JUSTICE FOR JULIANA MARTINS
Bestman Michael
The shooting of Juliana Martins, a 400 level student of mass communication at the University of Benin by DSP Emmanuel Oyibo at NPDC Headquarters, occurred at Benin City, on 28 October 2021. Since then nothing fundamentally has been done to address the subject both in terms of an inquiry, the necessary justice, and compensation both for the physical and psychological trauma she had to go through.
The way it has been handled by the parties involved is disheartening, the Niger Delta Student Union (NDSUG) leadership is rather keen on monetizing and making gains from it without any interest in the real issues involved, which include the right to a peaceful protest; the overall question of holding public officials to account for their misconduct.
This is a saddening indication of the state of student unionism today, which originally should be driven by the quest for justice, through mass agitation and struggle against all forms of oppression as opposed to seeking to negotiate behind the scene to be settled and bribed and make fortunes from the pains and wellbeing of students.
We insist that the shooting of Juliana Martins should be the concern of everyone, even the Uniben Student Union Government and the University’s management. We are alarmed that the University management had not deemed it fit to take up the matter or attempt to plead the case of her student, even when before the law, the University’s management is the parent on the ground.
Is this accidental or an oversight? Or that like the LekkiTollGate Massacre on October 20, 2021, didn’t happen. For an incident that made the front pages of both national and international media, this cannot be the case.

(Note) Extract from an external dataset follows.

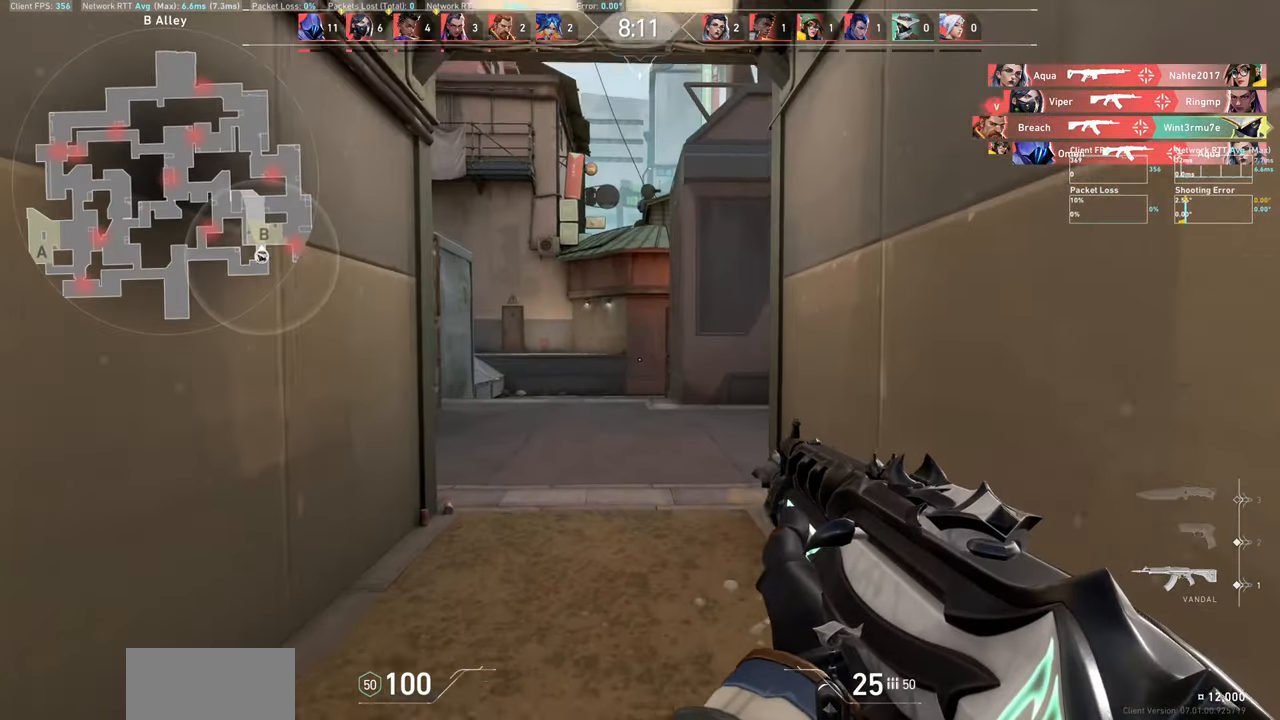
{"keys": ["a", "w"], "mouse": [], "events": [[200, "w", "up"], [333, "a", "down"], [483, "w", "down"]]}
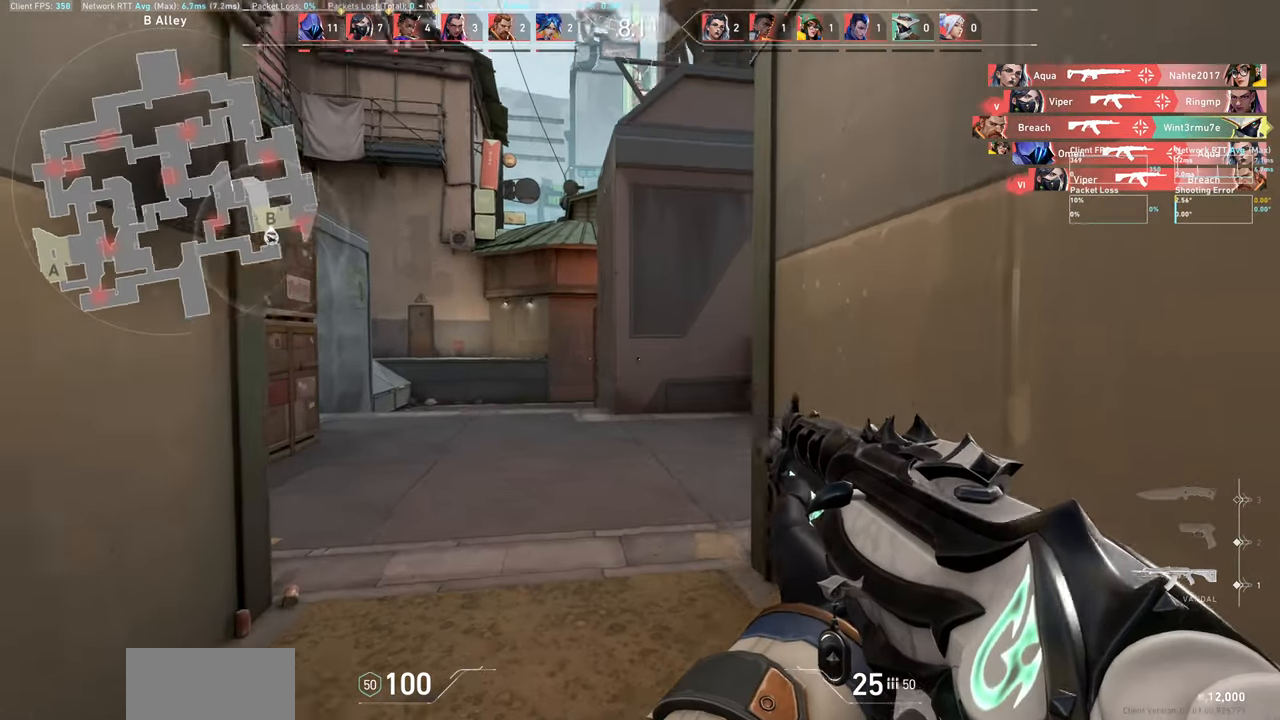
{"keys": ["a"], "mouse": [], "events": [[400, "w", "up"]]}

Every unaddressed incident of police brutality, indiscriminate shooting, or killing of innocent citizens only helps to empower a repeat of it. If we fail to cry against it, it will become a justifiable pointer that anyone can shoot at anyone and go away with it. Without coming together as students from working-class homes to mobilize against students’ victimization, will allow the management to victimize students.
The NDSUG leadership cannot be relied on, it is factionalized and divided against itself and incapable of functioning as an organ to defend the interest of students. The case of Juliana Martins demonstrates that the Niger Delta SUG prefers to chase its selfish and mundane issues at the peril of the wellbeing of the students.
The UNIBEN SUG can therefore not isolate itself from the issue at hand. Rather it must take up initiatives against the repeated assault unleashed on students’ right to peacefully organize. It must draw inspiration from her recent history following the successful and peaceful protest that ensured that the university reversed itself on the illegal late registration fees.
“An injury to one is an injury to all” and the SUG must take up the case of Juliana Martins against the school management victimizing students. It must apply the necessary pressure that would make her take up the authority’s concern. But this in itself is not enough, students must as well act independently by directing and taking up the issue with the NPDC management – insisting that they offer a public apology to the victim and Nigerian students. Added to this bite, is to ensure that the necessary compensation is paid to the victim.
However, the MSA welcomes the statement that has been issued by the SUG and we propose that a petition to protest the shooting be written by the SUG to the IGP and submitted at the Edo State Police Command with the following demands:
- Independent Panel of Inquiry to include student representatives and workers. This is to ensure those involved in these heinous actions are brought to book, with the right to invite anyone including officials of the Military Hospital, where Juliana Martins was first attended to.
- All necessary comprehensive medical care and treatment of all scars be provided physically and psychologically for Juliana and other victims that had suffered police brutality.
- End to police brutality now! Stop the attack of student democratic rights to protest and organize without harassment, victimization, and expulsion!
- Respect all Rights to Peacefully Assemble and Protest as in the 1999 constitution amended.
- Right of members of the public to access all records and documents of public actions and activities of public officers, without any restriction or refusal.
- Right of the rank and file of the Police to organize to have a Police Union and struggle for improve working and living.
- Nationalization of the oil sector and other key sectors of the economy under democratic control and management of workers, youth and the working masses.
The wider issue of underfunding can also not be ignored, given the prevalence of indigent students, requiring support and scholarship. The MSA also insists that the SUG remains vigilant organizing to oppose any increase in fees, while also demanding the needed funds for the university and democratic management of all such funds.
We are however not unaware that there is the need to point out that the Petroleum Industrial Act ’21 which was in itself the basis for the seminar/workshop the students were mobilized to attend, is in totality an agenda to further enrich the oil companies i.e. foreign and local oil barons. This is at the expense of the well-being of the working masses, youth, and students from working-class homes whether Niger Delta or any other part of Nigeria suffering the same thing under the Buhari regime.
The working class, youth, and students’ organizations must organize to end the domination and pillaging of our collective wealth by a few, end the rule of Capitalism and its monstrous greed for profit at the very expense of the wellbeing of the people. We call on those who agree with us to join the MSA and organize with us as we struggle for the socialist alternative that seeks to nationalize the oil sector and other sectors of the economy under workers’ management and control.